### SELECTED EXCERPT
================

A note should be added, which regards my entire study, but especially Chap. 2. Since in this section I address the construction of Williams’ reputation in Italy, I cannot but refer to someone else’s work on this subject, though it is concerned with the USA. In her study of the critical reception of the playwright, building on previous scholarship by John Gassner, Annette Saddik has distinguished between “popular reviewers, i.e. those writing mainly for the newspapers immediately after a performance,” and a second group of critics whose members were mainly affiliated with weekly and monthly periodicals as well as academic journals. “This distinction will serve in establishing whether there existed divergent levels of enthusiasm for Williams’ work among his critics according to differing affiliations and venues” 1 (Saddik 1999, 12).
Though distinctions were not so sharp in Italy, some differences in the treatment of the playwright are noticeable. In Italian academia virtually no attention whatsoever was devoted to Tennessee Williams before the twenty-first century, in spite of Biancamaria Tedeschini Lalli’s remark that among US writers working in the early 1960s, his output (be it for theater or for other genres), was by far the most widely covered by the Italian press of the time (1982, 7). Tedeschini Lalli was one of the founders of American Studies in Italy in the mid-1950s, and the total neglect of Williams’ oeuvre on the part of academic members for over half a century already reveals a lot about the reception that the writer was receiving in Italy. A too-strict dividing line between high-brow and low-brow culture in the tradition of Italian academic scholarship led many intellectuals for years to look down on Williams as an uninteresting phenomenon of popular culture. One book on Tennessee Williams was published in Italian, no earlier than 2005, a chronology of his life and works which, paradoxically, is also sadly full of mistakes, typos, and platitudes.
Still, in the 40 or so years from when the first news about the playwright reached Italian readers to his death in 1983 several hundred articles on Williams were published in Italian. This means that it is important to distinguish between the popular reviewer and the more objective and/or cultivated critic in Italy as well. This distinction, though, will not lead to an explanation of why Williams’ reputation followed a quite schizophrenic pattern of praise and rejection for at least the first three decades of his activity. It was not a matter of cultural milieus (high-brow versus low-brow), for sometimes the cultured critic was harsher and more narrow-minded than the unknown newspaper reviewer.
In order to gain a better understanding of the dynamics of cultural importation and of intellectual reception that shaped Tennessee Williams’ career in Italy, I have chosen to quote the text alone if the reviewer is an otherwise unknown journalist, and to give some information about the critic whose name and opinion had greater prominence in Italian culture, as in the case of Alberto Moravia, Salvatore Quasimodo, Giuseppe Prezzolini, Silvio D’Amico, Morando Morandini, Mario Soldati, and others. At the same time, when it seemed relevant, I have identified the source of a piece of criticism as coming from one or another kind of publication, considering as more pertinent, this goes without saying, drama journals rather than gossip weeklies. One more distinction that will be found in the book is the political affiliation of the publications, be it that of left-wing Espresso or the right-wing Specchio.

================

### MATERIAL TO PROCESS
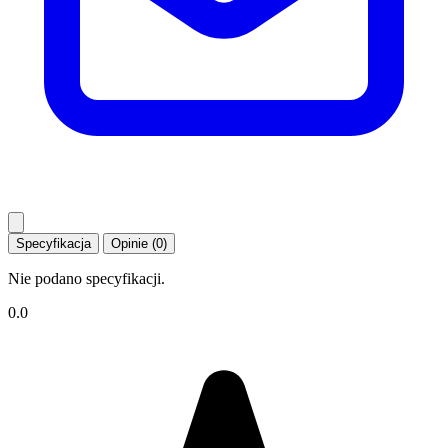
Specyfikacja
Opinie (0)
Nie podano specyfikacji.
0.0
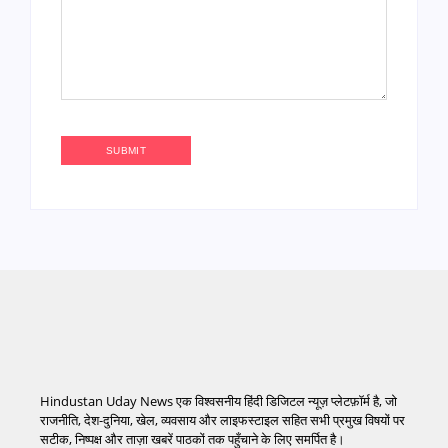
Hindustan Uday News एक विश्वसनीय हिंदी डिजिटल न्यूज़ प्लेटफ़ॉर्म है, जो
राजनीति, देश-दुनिया, खेल, व्यवसाय और लाइफस्टाइल सहित सभी प्रमुख विषयों पर
सटीक, निष्पक्ष और ताज़ा खबरें पाठकों तक पहुँचाने के लिए समर्पित है।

================

### TASKS
1: Answer these questions about the passage on Tennessee Williams' reception in Italy, one answer per line, each marked with its letter:
(a) In what year was the one Italian-language book on Williams published?
(b) In what year did Williams die?
(c) Which publication is described as right-wing?
2: Output the listing as a Markdown table with the columns Row and Line, skipping blank lines and leaving out the pictures.

### ANSWERS PER TASK
1:
(a) 2005
(b) 1983
(c) Specchio

2:
| Row | Line |
|---|---|
| 1 | Specyfikacja |
| 2 | Opinie (0) |
| 3 | Nie podano specyfikacji. |
| 4 | 0.0 |
| 5 | Hindustan Uday News एक विश्वसनीय हिंदी डिजिटल न्यूज़ प्लेटफ़ॉर्म है, जो |
| 6 | राजनीति, देश-दुनिया, खेल, व्यवसाय और लाइफस्टाइल सहित सभी प्रमुख विषयों पर |
| 7 | सटीक, निष्पक्ष और ताज़ा खबरें पाठकों तक पहुँचाने के लिए समर्पित है। |